Inseparabilidade entre "forma" e "conteúdo"

Boa parte dos especialistas em linguagem, no entanto, concordam que a separação do signo em "forma" e "conteúdo" é apenas uma separação didática realizada para fins de análise semiótica. Como explica Roland Barthes, "forma" e "conteúdo" são duas faces constitutivas do mesmo fenômeno, como no caso dos dois lados de uma mesma folha de papel: corte um lado e o outro será inevitavelmente afetado. Desse modo, "forma" e "conteúdo" compõem o próprio processo de interpretação do mundo. Na experiência concreta da realidade, não vemos primeiro a "forma" das coisas para depois interpretar-lhes o "sentido" ou "conteúdo". Essa separação não ocorre na experiência, pois é fruto de uma cisão meramente teórica. Além disso, vários autores concordam com o fato de que a relação entre "forma" e "conteúdo" não é simétrica, ou seja, de que para cada "forma" x haverá muitos conteúdos x1, x2, x3 etc, tantos quantos forem os intérpretes e suas respectivas capacidades de interpretação (ou seus respectivos repertórios").[4]

Diferença entre forma e formato

Para Aristóteles formato é a mera aparência exterior, ao passo que forma é articulação interna, ordem constitutiva, e princípio de unidade e funcionamento. Para o filósofo uma mão decepada teria ainda o formato de mão, mas não mais a sua forma.[5]

Referências

  1. Para Roland Barthes, o signo é sempre composto de dois planos complementares: a forma (ou significante ou expressão, conforme conceito de Hjelmslev) e o conteúdo (ou significado). BARTHES, Roland. Elementos de semiologia. São Paulo: Cultrix / USP, 1971, p. 43.
  2. ARNHEIM, Rudolf. Arte e percepção visual. São Paulo: Pioneira, 1997, p. 89
  3. Dicionário Houaiss da Língua Portuguesa.

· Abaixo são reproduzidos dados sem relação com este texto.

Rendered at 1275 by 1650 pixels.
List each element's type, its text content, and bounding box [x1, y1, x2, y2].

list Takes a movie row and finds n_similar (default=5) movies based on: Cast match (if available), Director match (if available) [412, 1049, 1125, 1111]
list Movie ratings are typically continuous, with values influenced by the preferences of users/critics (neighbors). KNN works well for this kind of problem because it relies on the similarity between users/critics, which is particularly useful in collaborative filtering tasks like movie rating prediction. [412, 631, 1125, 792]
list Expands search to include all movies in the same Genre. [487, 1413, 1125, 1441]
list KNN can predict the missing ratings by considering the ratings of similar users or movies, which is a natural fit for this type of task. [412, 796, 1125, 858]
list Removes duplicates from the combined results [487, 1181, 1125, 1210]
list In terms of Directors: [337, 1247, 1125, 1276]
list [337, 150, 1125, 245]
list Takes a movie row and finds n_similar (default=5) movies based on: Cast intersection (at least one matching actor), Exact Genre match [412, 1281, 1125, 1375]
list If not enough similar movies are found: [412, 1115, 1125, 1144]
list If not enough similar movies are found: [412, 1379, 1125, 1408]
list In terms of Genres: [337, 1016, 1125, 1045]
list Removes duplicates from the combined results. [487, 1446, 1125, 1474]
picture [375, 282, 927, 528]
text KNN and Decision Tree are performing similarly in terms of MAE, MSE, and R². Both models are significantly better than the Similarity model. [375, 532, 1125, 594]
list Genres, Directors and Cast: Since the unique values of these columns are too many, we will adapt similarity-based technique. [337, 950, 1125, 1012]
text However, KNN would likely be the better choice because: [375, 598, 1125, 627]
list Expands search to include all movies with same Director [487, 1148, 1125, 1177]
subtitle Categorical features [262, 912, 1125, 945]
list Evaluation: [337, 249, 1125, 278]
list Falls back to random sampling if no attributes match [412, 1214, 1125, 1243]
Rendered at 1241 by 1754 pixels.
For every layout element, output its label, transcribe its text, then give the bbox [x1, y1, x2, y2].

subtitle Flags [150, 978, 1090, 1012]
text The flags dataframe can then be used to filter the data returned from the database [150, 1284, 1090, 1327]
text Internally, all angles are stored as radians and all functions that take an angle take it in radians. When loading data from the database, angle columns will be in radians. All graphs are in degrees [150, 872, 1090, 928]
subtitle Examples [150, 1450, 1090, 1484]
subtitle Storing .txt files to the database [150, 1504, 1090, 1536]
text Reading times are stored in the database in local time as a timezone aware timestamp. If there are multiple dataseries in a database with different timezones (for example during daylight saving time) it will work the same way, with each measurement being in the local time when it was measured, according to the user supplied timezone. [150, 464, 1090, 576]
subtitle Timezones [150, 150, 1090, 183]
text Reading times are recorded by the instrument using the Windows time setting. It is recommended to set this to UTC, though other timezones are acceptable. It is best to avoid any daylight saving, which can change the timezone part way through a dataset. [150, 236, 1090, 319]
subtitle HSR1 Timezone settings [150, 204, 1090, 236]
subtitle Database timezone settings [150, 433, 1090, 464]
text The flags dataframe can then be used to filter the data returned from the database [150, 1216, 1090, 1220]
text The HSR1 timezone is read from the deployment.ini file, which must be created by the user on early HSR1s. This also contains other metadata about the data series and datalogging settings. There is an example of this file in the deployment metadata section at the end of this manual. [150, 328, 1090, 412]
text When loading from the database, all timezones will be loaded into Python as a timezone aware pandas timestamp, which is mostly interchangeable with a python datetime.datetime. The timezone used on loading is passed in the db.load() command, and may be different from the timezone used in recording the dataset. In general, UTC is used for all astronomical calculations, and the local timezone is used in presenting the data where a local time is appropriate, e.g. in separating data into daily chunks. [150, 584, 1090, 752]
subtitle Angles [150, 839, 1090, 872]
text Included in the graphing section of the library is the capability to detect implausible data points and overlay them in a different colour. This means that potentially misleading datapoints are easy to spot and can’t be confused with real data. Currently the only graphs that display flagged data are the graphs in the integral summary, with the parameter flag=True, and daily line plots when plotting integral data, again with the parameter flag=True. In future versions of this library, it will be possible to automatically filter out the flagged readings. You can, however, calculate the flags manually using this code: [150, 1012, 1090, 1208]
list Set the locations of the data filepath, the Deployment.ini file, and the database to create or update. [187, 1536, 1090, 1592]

Rio de Janeiro: Objetiva, 2009, p. 916.
  4. ECO, Umberto. As formas do conteúdo. São Paulo: Perspectiva, 1999, p. 66.
  5. «Aristotle's Concept of Matter and Form» (em inglês) 

Bibliografia

  • BARTHES, Roland. Elementos de semiologia. São Paulo: Cultrix / USP, 1971.
  • COELHO NETTO, José Teixeira. Semiótica, informação e comunicação. São Paulo: Perspectiva, 1999.
  • DERRIDA, Jacques. Gramatologia. São Paulo: Perspectiva, 1973.
  • ECO, Umberto. As formas do conteúdo. São Paulo: Perspectiva, 1999.
  • GREIMAS, Algirdas Julien. Sobre o sentido: ensaios semióticos. Petrópolis: Vozes, 1975.
  • HJELMSLEV, Louis. Prolegômenos a um teoria da linguagem. São Paulo: Perspectiva, 1975.
  • PEIRCE, Charles Sanders. Semiótica e Filosofia. São Paulo: Cultrix, 1975.
  • WITTGENSTEIN, Ludwig. Investigações Filosóficas. Petrópolis: Vozes, 1994.